In 2007, the fund generated nearly $32 million in annual interest; this year, it is expected to shrink to $4.5 million.

“We have a staggering problem funding legal aid in Massachusetts,” said Julia Huston, president of the Boston Bar Association. “There is a tremendous need, and that need has become more dire given the economic conditions of the last few years.”

Massachusetts spends about $15 million yearly for legal aid. The report calls on the state to provide an additional $30 million over the next three years.

The task force surveyed 13 major legal service agencies, including Greater Boston Legal Services, collecting data over three separate weeks in 2013 and annualizing it. The report characterized the findings as “stunning and discouraging.”

Overall, only one in three people who qualified for help received it, the survey found. In cases, involving family law, such as child custody and domestic abuse, four of five eligible clients were turned away. In consumer and employment cases, nearly three out of four could not get legal help.

“A whopping 11,843 disadvantaged individuals or families facing eviction or foreclosure were turned away over the course of one year,” the report said.

Ginette Brillant, a Haitian immigrant who worked at Beth Israel Hospital for 25 years, is an example of the impact that legal aid can have, according to the report. Brillant put $20,000 down on a house in Randolph and paid $1,700 a month in a rent-to-own arrangement. She later learned that her broker was a scam artist and that the house was in foreclosure.

She asked the bank’s property manager to make much-needed repairs because water was leaking from the master bedroom and bathroom ceilings. The repairs were not made, despite orders by the board of health, and the ceiling eventually collapsed, according to the report.

With help from an attorney at Greater Boston Legal Services, Brillant eventually won a judgment of nearly $50,000 in damages from the bank plus $30,000 in attorney’s fees.

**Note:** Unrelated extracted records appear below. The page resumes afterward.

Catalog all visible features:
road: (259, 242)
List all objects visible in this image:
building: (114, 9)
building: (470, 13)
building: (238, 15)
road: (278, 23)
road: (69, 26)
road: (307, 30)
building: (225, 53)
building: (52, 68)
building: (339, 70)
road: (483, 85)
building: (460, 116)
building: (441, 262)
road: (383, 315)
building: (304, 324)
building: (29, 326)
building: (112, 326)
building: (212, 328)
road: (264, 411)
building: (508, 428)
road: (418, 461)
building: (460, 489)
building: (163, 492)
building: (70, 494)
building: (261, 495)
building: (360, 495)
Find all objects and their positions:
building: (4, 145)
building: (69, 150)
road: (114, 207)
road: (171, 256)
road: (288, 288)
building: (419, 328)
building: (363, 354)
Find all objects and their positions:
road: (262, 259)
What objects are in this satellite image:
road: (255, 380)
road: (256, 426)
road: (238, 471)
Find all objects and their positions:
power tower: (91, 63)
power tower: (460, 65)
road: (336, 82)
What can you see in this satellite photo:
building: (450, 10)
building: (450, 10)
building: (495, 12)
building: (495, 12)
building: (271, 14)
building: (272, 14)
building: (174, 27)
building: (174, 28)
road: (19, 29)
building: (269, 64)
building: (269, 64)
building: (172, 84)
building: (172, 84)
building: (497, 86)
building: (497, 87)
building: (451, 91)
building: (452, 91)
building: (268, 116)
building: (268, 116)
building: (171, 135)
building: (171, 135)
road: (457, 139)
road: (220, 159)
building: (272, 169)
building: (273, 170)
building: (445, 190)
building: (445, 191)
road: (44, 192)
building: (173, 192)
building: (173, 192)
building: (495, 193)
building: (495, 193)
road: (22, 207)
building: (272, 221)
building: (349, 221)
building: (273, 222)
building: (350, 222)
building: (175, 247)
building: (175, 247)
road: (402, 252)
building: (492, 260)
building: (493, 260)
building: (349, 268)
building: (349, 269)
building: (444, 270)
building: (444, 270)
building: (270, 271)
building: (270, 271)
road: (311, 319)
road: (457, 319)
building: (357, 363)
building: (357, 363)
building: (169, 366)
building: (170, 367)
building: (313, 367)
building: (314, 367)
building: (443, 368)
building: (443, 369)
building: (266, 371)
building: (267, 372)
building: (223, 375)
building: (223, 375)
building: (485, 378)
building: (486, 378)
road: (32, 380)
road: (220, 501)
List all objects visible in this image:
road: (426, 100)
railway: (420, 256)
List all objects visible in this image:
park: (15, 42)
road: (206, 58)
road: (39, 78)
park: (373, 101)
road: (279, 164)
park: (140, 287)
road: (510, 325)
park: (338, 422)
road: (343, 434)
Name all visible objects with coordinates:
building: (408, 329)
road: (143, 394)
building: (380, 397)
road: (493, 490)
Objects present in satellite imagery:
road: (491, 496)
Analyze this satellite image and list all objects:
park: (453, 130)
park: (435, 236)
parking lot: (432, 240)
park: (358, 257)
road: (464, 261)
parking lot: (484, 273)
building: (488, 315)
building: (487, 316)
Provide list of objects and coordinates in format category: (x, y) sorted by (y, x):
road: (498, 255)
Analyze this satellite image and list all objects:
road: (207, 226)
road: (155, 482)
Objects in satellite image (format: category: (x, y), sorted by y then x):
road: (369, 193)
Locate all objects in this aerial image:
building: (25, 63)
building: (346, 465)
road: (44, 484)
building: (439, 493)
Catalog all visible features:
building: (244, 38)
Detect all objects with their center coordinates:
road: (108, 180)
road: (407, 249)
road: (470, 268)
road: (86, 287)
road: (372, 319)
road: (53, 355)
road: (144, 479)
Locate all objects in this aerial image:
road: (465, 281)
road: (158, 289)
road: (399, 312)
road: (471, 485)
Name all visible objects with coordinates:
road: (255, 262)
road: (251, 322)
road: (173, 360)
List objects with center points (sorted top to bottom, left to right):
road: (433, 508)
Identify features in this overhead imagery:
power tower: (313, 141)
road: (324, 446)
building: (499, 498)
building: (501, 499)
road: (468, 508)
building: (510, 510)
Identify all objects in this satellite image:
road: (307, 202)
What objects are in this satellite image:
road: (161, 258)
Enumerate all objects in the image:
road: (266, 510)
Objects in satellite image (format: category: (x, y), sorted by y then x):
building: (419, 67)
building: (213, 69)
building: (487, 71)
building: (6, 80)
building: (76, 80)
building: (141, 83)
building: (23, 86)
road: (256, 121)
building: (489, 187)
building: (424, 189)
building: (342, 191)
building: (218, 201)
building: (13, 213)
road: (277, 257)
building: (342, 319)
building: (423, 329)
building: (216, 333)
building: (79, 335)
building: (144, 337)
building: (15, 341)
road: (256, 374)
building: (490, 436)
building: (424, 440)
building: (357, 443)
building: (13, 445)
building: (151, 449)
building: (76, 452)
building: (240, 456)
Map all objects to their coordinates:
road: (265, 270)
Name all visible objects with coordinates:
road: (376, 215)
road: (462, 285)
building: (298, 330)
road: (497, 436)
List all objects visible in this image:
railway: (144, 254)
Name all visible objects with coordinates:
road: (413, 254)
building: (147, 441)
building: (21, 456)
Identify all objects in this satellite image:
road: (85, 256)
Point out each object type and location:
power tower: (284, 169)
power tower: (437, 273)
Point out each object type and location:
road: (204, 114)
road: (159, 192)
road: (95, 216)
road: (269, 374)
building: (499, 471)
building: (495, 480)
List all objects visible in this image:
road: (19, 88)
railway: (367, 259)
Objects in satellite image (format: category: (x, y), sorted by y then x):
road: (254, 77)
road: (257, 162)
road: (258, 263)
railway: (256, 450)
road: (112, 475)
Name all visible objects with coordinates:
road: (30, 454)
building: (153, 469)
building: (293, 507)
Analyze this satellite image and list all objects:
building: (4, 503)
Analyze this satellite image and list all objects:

Dick Bauer, a senior lawyer at Greater Boston Legal Services, said if no one had represented Brillant, she probably would have been evicted, lost her deposit, and ended up in a homeless shelter or motel.

“We’re talking mostly about people with kids,” he said, who often end up “under a bridge or spending the night in an emergency room of a hospital.”

The task force also surveyed judges, with 80 responding. More than 60 percent of the judges said the number of litigants without representation increased following the economic downturn.

Nearly 90 percent of judges said evidence was improperly presented in 90 percent of the cases in which people were not represented by lawyers. More than 60 percent said that the lack of legal representation hindered the court’s ability to ensure equal justice.

The report argued that the benefits of representing eligible people in eviction and foreclosure proceedings far outweighed the costs of providing services. It estimated that providing legal help to the poorest families and individuals alone would save the state about $25.5 million in emergency shelter services and other costs.